In those cases, fail fast or redesign the integration instead.

Is python-resilience suitable for beginners?

Yes, if you already know basic Python and exception handling. The skill’s core ideas are accessible, but the user still needs to supply business context like retry safety, timeout budgets, and which failures are acceptable to retry.

How is this better than asking an LLM for retries?

The advantage of python-resilience for Reliability is not just code generation. It helps the model reason about failure categories, bounded retries, and backoff behavior. Generic prompts often miss those boundaries and produce retry logic that is unsafe or noisy under load.

Does python-resilience choose the exact retry policy for me?

Not automatically. It provides a strong pattern vocabulary, but the best policy depends on your dependency behavior, latency requirements, and idempotency rules. You should expect to tune attempts, wait ranges, and retry filters to your environment.

### PROMPT 1:
From the python-resilience FAQ, please print the passage starting at "In those cases, fail" and ending at "policy for me?".
### PROMPT 2:
Decide whether each statement agrees with the python-resilience FAQ. Answer yes or no, and quote the words that settle it. (a) python-resilience picks the exact retry policy automatically. (b) Users of python-resilience should already know basic Python and exception handling. (c) Generic prompts can produce retry logic that is unsafe under load.
### PROMPT 3:
List every item the python-resilience FAQ says you should expect to tune to your environment.

### STORED DATA:
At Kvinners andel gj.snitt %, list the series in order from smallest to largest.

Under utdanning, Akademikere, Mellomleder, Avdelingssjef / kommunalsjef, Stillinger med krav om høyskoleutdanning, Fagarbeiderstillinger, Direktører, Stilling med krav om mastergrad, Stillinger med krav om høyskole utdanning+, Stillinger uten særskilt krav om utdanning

### EXERCISE RESPONSE 1:
In those cases, fail fast or redesign the integration instead.

Is python-resilience suitable for beginners?

Yes, if you already know basic Python and exception handling. The skill’s core ideas are accessible, but the user still needs to supply business context like retry safety, timeout budgets, and which failures are acceptable to retry.

How is this better than asking an LLM for retries?

The advantage of python-resilience for Reliability is not just code generation. It helps the model reason about failure categories, bounded retries, and backoff behavior. Generic prompts often miss those boundaries and produce retry logic that is unsafe or noisy under load.

Does python-resilience choose the exact retry policy for me?

### EXERCISE RESPONSE 2:
(a) No: "Not automatically."
(b) Yes: "Yes, if you already know basic Python and exception handling."
(c) Yes: "Generic prompts often miss those boundaries and produce retry logic that is unsafe or noisy under load."

### EXERCISE RESPONSE 3:
- attempts
- wait ranges
- retry filters